Un collectif d’anciens militaires parachutistes s’est formé et a manifesté sa volonté d’aller sur le terrain. L’équipe est constituée de militaires retraités âgés de 42 à 54 ans. Leur leitmotiv : aider physiquement les forces militaires ukrainiennes. Ils ne partent pas au nom du gouvernement portugais, ni en tant que mercenaires, mais en tant que volontaires officiels. Leur demande est encadrée par l’ambassade d’Ukraine au Portugal et a été formulée il y a quelques jours. Ils devraient ainsi rejoindre sous peu les rangs de la légion étrangère sur place.

 

Les mairies se mobilisent

Au niveau local, les collectivités territoriales se mobilisent, les mairies créent des espaces d’accueil aux réfugiés comme dans les villes de Vila Nova de Gaia, Setúbal ou Portalegre. En plus d’ouvrir une ligne téléphonique d’urgence, le maire de Lisbonne Carlos Moedas a annoncé lundi dernier la création d’un centre d’accueil temporaire, en réquisitionnant l’espace sportif de la police municipale. Il l’a présenté mardi à l’ambassadrice d’Ukraine au Portugal, Inna Ohnivets.

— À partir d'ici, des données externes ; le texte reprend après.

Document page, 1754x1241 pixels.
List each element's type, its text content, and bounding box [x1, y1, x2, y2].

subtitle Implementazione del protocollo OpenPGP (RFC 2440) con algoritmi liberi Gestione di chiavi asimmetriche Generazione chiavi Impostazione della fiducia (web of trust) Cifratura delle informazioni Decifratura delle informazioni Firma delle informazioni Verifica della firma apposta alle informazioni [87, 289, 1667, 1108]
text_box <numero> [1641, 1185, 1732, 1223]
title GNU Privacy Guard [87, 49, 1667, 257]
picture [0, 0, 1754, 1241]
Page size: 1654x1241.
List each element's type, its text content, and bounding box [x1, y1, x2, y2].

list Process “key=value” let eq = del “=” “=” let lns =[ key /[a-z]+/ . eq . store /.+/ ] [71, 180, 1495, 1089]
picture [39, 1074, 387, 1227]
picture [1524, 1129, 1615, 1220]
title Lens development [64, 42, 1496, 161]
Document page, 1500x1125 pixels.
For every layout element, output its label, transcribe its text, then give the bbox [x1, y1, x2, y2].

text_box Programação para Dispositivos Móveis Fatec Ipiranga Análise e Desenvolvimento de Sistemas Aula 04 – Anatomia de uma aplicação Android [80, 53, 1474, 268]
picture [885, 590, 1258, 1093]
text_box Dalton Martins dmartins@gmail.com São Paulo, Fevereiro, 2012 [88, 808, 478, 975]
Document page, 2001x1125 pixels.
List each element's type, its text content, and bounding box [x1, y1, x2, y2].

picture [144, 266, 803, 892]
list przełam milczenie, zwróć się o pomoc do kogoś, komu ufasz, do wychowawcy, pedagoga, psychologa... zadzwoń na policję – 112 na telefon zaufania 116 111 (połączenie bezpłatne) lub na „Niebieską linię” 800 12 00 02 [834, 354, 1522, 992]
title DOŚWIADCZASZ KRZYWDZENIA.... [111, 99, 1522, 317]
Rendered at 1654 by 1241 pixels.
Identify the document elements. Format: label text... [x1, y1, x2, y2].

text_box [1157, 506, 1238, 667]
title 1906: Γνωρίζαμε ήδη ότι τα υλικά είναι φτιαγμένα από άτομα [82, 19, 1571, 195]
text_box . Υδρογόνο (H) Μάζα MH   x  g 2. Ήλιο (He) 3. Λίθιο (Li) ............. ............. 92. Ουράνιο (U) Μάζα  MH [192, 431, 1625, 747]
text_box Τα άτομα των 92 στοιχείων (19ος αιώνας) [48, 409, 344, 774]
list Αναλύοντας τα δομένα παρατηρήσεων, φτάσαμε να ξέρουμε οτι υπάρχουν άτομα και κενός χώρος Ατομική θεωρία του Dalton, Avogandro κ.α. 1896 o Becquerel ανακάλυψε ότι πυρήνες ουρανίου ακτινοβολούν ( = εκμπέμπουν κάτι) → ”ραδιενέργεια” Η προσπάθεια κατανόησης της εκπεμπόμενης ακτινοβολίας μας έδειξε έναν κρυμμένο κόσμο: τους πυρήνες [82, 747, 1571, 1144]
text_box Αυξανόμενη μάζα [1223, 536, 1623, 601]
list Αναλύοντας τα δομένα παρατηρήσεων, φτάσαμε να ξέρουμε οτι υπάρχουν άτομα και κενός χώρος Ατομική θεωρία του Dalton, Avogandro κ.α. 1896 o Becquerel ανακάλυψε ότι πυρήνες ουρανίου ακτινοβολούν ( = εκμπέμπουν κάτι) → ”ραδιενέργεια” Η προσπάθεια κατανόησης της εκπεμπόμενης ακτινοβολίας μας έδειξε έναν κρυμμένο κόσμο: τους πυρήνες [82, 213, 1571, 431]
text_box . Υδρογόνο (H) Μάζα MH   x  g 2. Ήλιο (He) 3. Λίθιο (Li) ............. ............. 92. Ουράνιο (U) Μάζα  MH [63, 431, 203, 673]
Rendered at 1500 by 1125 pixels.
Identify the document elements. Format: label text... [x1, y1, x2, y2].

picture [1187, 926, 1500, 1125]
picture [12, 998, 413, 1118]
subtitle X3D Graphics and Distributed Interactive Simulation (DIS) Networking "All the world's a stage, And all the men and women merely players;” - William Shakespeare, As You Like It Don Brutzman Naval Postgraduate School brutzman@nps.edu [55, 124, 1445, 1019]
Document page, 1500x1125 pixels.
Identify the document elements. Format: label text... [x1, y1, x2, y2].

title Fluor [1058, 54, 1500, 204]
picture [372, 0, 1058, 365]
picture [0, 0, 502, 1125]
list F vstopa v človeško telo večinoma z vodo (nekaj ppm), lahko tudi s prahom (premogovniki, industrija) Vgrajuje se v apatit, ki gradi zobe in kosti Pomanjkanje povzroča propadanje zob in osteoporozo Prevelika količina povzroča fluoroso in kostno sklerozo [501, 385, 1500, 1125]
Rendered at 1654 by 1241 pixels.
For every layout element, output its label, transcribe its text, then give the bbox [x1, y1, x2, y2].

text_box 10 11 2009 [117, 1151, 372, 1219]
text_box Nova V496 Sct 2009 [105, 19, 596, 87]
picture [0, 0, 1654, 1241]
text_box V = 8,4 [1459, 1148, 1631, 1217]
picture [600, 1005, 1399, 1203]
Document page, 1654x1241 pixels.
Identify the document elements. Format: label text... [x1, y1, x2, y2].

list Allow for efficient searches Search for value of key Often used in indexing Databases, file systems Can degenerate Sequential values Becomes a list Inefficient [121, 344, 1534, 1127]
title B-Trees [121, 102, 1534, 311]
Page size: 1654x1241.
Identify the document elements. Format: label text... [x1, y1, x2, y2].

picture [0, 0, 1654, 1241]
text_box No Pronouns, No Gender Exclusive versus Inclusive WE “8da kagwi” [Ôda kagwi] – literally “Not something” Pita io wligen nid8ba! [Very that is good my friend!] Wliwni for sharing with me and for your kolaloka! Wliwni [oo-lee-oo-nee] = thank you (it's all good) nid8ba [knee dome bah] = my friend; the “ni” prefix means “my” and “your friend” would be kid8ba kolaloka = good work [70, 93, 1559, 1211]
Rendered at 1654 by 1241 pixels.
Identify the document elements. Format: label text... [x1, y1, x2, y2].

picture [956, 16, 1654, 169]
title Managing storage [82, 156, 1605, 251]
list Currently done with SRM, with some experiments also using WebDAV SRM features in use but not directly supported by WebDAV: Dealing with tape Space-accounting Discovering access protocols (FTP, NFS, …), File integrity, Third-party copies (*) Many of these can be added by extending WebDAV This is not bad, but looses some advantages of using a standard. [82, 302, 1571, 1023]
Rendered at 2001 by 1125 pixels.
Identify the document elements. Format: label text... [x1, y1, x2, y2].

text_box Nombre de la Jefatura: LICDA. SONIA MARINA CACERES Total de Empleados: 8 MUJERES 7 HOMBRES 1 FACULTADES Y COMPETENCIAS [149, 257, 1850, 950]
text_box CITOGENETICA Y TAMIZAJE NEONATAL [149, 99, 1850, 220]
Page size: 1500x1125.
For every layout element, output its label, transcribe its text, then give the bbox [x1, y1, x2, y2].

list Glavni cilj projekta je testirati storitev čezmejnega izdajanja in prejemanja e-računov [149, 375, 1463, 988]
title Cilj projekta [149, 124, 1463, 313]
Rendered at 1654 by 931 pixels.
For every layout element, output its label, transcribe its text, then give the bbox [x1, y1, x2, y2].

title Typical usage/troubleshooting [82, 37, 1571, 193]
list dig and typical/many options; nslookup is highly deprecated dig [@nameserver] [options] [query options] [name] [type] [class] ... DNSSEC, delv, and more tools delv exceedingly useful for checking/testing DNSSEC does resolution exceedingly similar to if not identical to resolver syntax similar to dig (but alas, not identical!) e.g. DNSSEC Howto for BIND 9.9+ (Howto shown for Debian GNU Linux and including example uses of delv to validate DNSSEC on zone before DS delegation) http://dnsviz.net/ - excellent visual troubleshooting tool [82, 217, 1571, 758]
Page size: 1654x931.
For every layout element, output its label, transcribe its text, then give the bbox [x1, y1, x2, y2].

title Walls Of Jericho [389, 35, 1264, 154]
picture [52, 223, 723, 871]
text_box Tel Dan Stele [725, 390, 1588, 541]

Un convoi d’une vingtaine de véhicules chargés de paquets solidaires a quitté Lisbonne mercredi, en direction de l’Ukraine.


La réaction active du gouvernement portugais

Au Portugal, les réactions des politiques sont tournées vers le soutien à l’Ukraine, et à la dénonciation de l’action russe. Le Premier ministre et le président Marcelo Rebelo de Sousa ont dénoncé la « violation flagrante du droit international » que constitue l’invasion de l’Ukraine par la Russie.

Le chef du gouvernement António Costa consacre cette position ferme face à la Russie et a assuré aux Ukrainiens du Portugal que leurs confrères étaient les bienvenus et pouvaient trouver refuge et sécurité dans le pays. La consigne a été donnée d’accélérer le processus de délivrance des visas pour les Ukrainiens souhaitant rejoindre le Portugal.

Le gouvernement axe sa politique sur la protection des réfugiés Ukrainiens, considérés comme « en situation de danger ». En ce sens, Ana Mendes Godinho, la ministre du Travail, de la Solidarité et de la Sécurité sociale, a annoncé que les bénéficiaires de cette protection temporaire, obtiendront automatiquement un numéro de sécurité social, un numéro fiscal et l’accès au service national de santé. En parallèle, en début de semaine, plus de 2.000 offres d’emploi ont été mises à disposition pour des réfugiés Ukrainiens arrivant au Portugal. Les thématiques de logement et de protection de la jeunesse, à travers l’accès à l’éducation notamment, sont aussi les maîtres mots de la politique gouvernementale.  

Le ministre des Affaires Etrangères Augusto Santos Silva emploie des moyens pour rapatrier les Portugais toujours en Ukraine. Sur les 202 citoyens vivant en Ukraine -selon le Ministère des affaires étrangères- 50 ont pu revenir et une nouvelle opération de rapatriement est en cours.

Le Portugal ne déploiera pas de troupes militaires sur le territoire ukrainien ont annoncé Marcelo Rebelo de Sousa et António Costa. Toutefois, l’armée dédiée aux rangs de l’OTAN (quelque 1.500 soldats) est prête à être déployée sur des territoires frontaliers, notamment en Roumanie. De l’équipement militaire constitué d’armes et de protections individuelles va être envoyé directement par le Portugal à l’Ukraine, a informé samedi  dernier le Ministère de la Défense nationale.


Le Parti Communiste Portugais (PCP) vote contre la résolution européenne sur l’invasion

Au parlement européen, le PCP a voté contre l’aide de l’UE envers l’Ukraine. Mardi 1er mars, le Parlement européen s’est réuni en session extraordinaire plénière, pour le vote de la résolution « Agression russe sur l’Ukraine ». Sur les 676 votants, 637 ont voté « pour », 26 se sont abstenus, et seulement 13 ont voté « contre », dont les membres du PCP. Cette résolution porte sur l’attribution d’une aide militaire à l’Ukraine avec les fonds de l’UE, tout en clarifiant la ligne politique de l’Union, comme par exemple la volonté de suspendre de la sphère médiatique des 27 les médias russes RT et Sputnik. Le PCP a justifié sa position en affirmant que la solution n’est pas dans l’incitation au combat, mais dans la poursuite des négociations. Ce vote dénote face à l’écrasante majorité acquise à la cause du texte européen.